Coca-Cola setzt auf DLT und Ethereum für eine effiziente Lieferkette

Coca-Cola setzt auf DLT und Ethereum für eine effiziente Lieferkette

Der Partner des größten in den USA ansässigen Abfüllunternehmens von Coca-Cola weitet den Einsatz von Blockketten aus, um die Effizienz in der gesamten Lieferkette des Getränkeherstellers zu steigern.

Coke One North America (CONA), ein Partner des größten US-amerikanischen Coca-Cola-Abfüllunternehmens, wird das Basisprotokoll nutzen, um die Transparenz zu erhöhen und Reibungsverluste bei „organisationsübergreifenden Lieferketten-Transaktionen“ zu verringern.

Im Rahmen des Projekts wird sich CONA mit DLT-Firmen (Distributed Ledger Technology) und den Gründungsmitgliedern des Basisprotokolls, Unibright and Provide, zusammenschließen, um einen „Coca-Cola Bottling Harbor“ einzurichten, der rationalisierte Transaktionen bei Bitcoin Revolution sowohl zwischen internen Abfüllern und Zulieferern als auch zwischen externen Rohstofflieferanten ermöglicht.

Coca-Cola-Abfüller erweitern die Annahme von Blockketten

Am 3. August kündigte Unibright die Pläne von CONA an, den Einsatz der Blockkettentechnologie in seiner gesamten Lieferkette auszuweiten.

Die Ankündigung stellt fest, dass die zwölf größten nordamerikanischen Coca-Cola-Abfüller im vergangenen Jahr damit begonnen haben, eine auf Hyperledger Fabric basierende Blockkettenplattform für das interne Lieferkettenmanagement einzusetzen, was zu mehr „Transparenz und Effizienz“ in den komplizierten Lieferketten der Abfüller führt.

Im Rahmen des neuen Projekts wird CONA den Einsatz von DLT über sein internes Netzwerk hinaus ausweiten, um externe Lieferanten, wie z.B. Rohstofflieferanten, die Dosen und Flaschen verteilen, mit einzubeziehen.

Neben der Erleichterung der unmanipulierbaren Datenaufzeichnung und der „komplexen organisationsübergreifenden Geschäftsprozessautomatisierung“ stellt die Ankündigung fest, dass das Baseline-Protokoll auch für Asset-Token- und dezentralisierte Finanz-Anwendungsfälle (DeFi) eingesetzt werden kann.

CONA erwartet die Veröffentlichung der Ergebnisse in Q4

Die Daten werden an das Hauptnetz von Ethereum (ETH) ‚baselined‘, um „ein integriertes, privates, verteiltes Integrationsnetzwerk“ für CONA zu schaffen.

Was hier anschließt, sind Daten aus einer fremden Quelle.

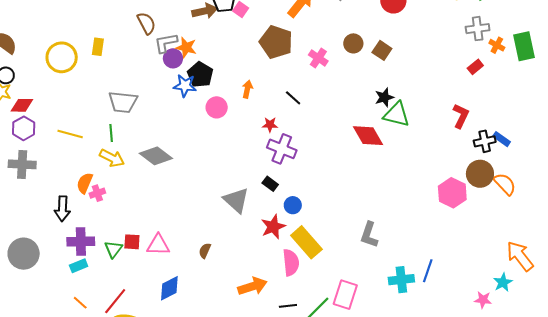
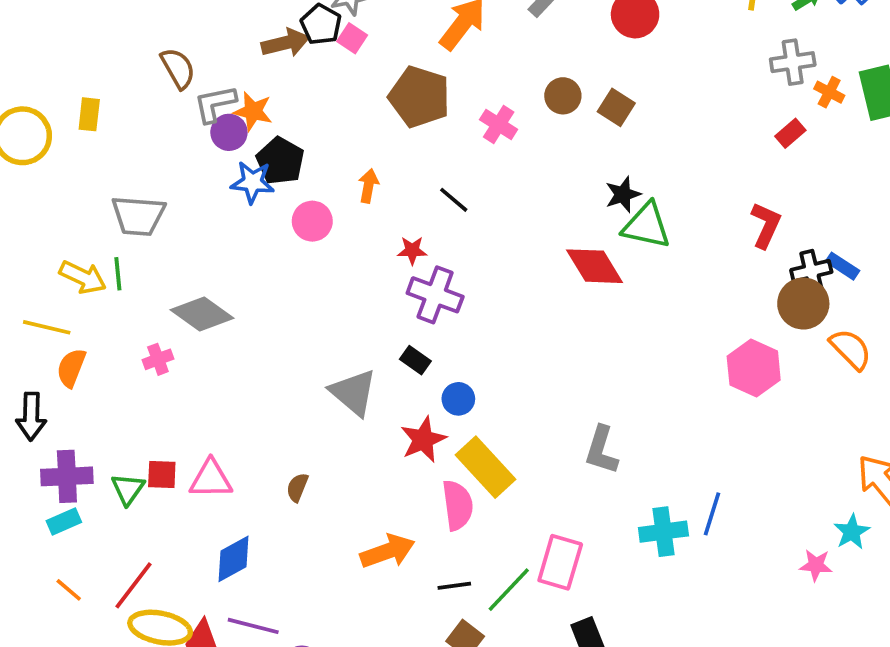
yellow line: (70, 134) -> (47, 327), moved
yellow arrow: (112, 158) -> (83, 277), moved
brown circle: (480, 174) -> (803, 303), moved
pink cross: (97, 193) -> (158, 359), moved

Im Gespräch mit Cointelegraph beschrieb John Wolpert, Entwickler von ConsenSys und Mitbegründer des Baseline-Protokolls, das ‚baselining‘ als „eine Technik zur Nutzung des öffentlichen Ethereum-Mainnets, um die Konsistenz zwischen verschiedenen Datensätzen bei Bitcoin Revolution und Aufzeichnungssystemen aufrechtzuerhalten“.

Baselining verwendet das Mainnet als „Middleware“, um die Authentizität der Daten zu überprüfen, während „Zero-Knowledge Proofs“ eingesetzt werden, um sicherzustellen, dass die Daten der am Protokoll beteiligten Stellen für andere Netzwerkteilnehmer nicht zugänglich sind.

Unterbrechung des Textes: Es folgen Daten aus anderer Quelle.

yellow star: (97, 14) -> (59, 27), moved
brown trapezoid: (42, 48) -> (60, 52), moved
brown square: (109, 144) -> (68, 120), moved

Das Baseline-Protokoll wurde im März dieses Jahres von Microsoft, Ernst & Young und ConsenSys lanciert.

Erste Ergebnisse sollen im vierten Quartal 2020 vorgestellt werden. Unibright will zeigen, dass Beweise ohne Wissen auf standardisierte Geschäftsprozesse angewendet werden können, dass Baseline-Daten zur Beseitigung von Koordinationsproblemen genutzt werden können und dass die Tokenisierung von Rechnungen möglich ist.